DESCRIPTION (provided by applicant): This project is aimed at the ultimate goal of providing new therapeutic agents for the treatment of cancer. The alkaloid (+)-pancratistatin, extracted from Pancratium littorale bulbs, displays promising antineoplastic and antiviral activity and is currently undergoing preclinical evaluation by the US National Cancer Institute. However, the studies have been put on hold due to the limited quantity of material available from isolation. The alkaloid's limited availability has also plagued efforts towards the elucidation of its mechanism of action as well as structure - activity studies, which could be crucial for the identification of more potent and/or less toxic analogs. Therefore, the development of an efficient chemical route enabling gram-quantity preparation of (+)-pancratistatin will tremendously facilitate further biological and medicinal evaluation of this compound and its analogs, hence it has been a long-sought objective of the scientific community. The work proposed in this application focuses on a practical enantiodivergent synthesis of (+)-pancratistatin and enantiomeric (-)-pancratistatin from D-xylose. The latter compound has not been synthesized in enantiomerically pure form, in spite of recent data revealing the possibility of similar activity in the enantiomeric pancratistatin series. The proposed synthesis of the two pancratistatin enantiomers follows two diverging synthetic pathways leading to each target enantiomer. The key step in both pathways is a ring-closing metathesis process, which represents a novel strategy for assembling the multi-functionalized ring C of pancratistatin skeleton. The flexibility of the proposed synthetic scheme will allow for thorough optimization of the synthesis in search for high efficiency and practicality. Additionally, the fact that L-xylose is commercially available as well will make it possible to reach (+)-pancratistatin via either of the two pathways.

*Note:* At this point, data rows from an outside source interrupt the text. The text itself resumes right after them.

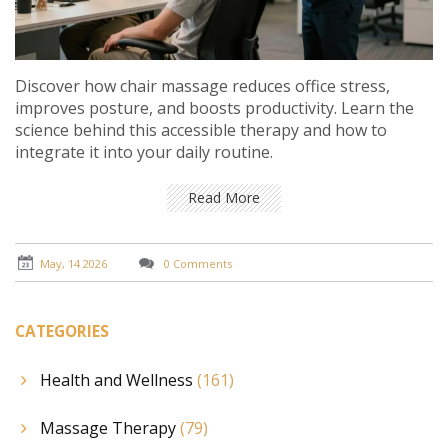
Discover how chair massage reduces office stress,
improves posture, and boosts productivity. Learn the
science behind this accessible therapy and how to
integrate it into your daily routine.
Read More
May, 14 2026
0 Comments
CATEGORIES
Health and Wellness
(161)
Massage Therapy
(79)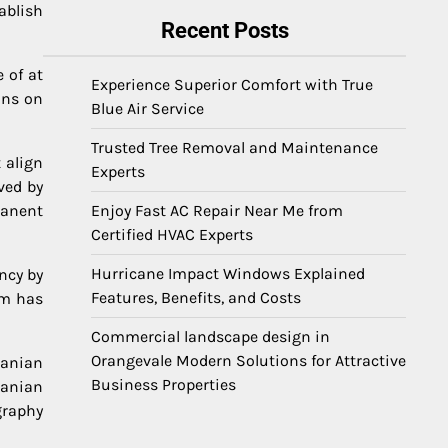
ablish
Recent Posts
 of at
Experience Superior Comfort with True
ons on
Blue Air Service
Trusted Tree Removal and Maintenance
 align
Experts
ved by
manent
Enjoy Fast AC Repair Near Me from
Certified HVAC Experts
Hurricane Impact Windows Explained
ncy by
Features, Benefits, and Costs
am has
Commercial landscape design in
Orangevale Modern Solutions for Attractive
manian
Business Properties
manian
graphy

描述(申请人提供)：该项目旨在为癌症治疗提供新的治疗剂。从斜纹夜蛾鳞茎中提取的生物碱(+)-泛影抑素具有良好的抗肿瘤和抗病毒活性，目前正在接受美国国家癌症研究所的临床前评估。然而，由于可从隔离中获得的材料数量有限，这项研究已被搁置。生物碱的有限可获得性也困扰了阐明其作用机制以及结构-活性研究的努力，这可能是识别更有效和/或毒性更低的类似物的关键。因此，发展一条能够克量制备(+)-泛抑素的有效化学路线将极大地促进该化合物及其类似物的进一步生物学和药用评价，因此它一直是科学界追求已久的目标。本申请中提出的工作集中在以D-木糖为原料合成(+)-pancatistatin和(-)-pancatistatin的实用对映体发散合成方法。尽管最近的数据显示，在对映体泛曲抑素系列中有类似的活性，但后一种化合物还没有以对映体纯净的形式合成。两个泛影抑素对映体的合成遵循两条不同的合成路线，通向每个目标对映体。这两条途径的关键步骤都是关环复分解过程，这代表了一种组装泛素骨架的多功能环C的新策略。所提出的合成方案的灵活性将允许对合成进行彻底的优化，以寻求高效和实用。此外，L-木糖也可以在商业上获得，这将使通过这两种途径中的任何一种途径获得(+)-胰抑素成为可能。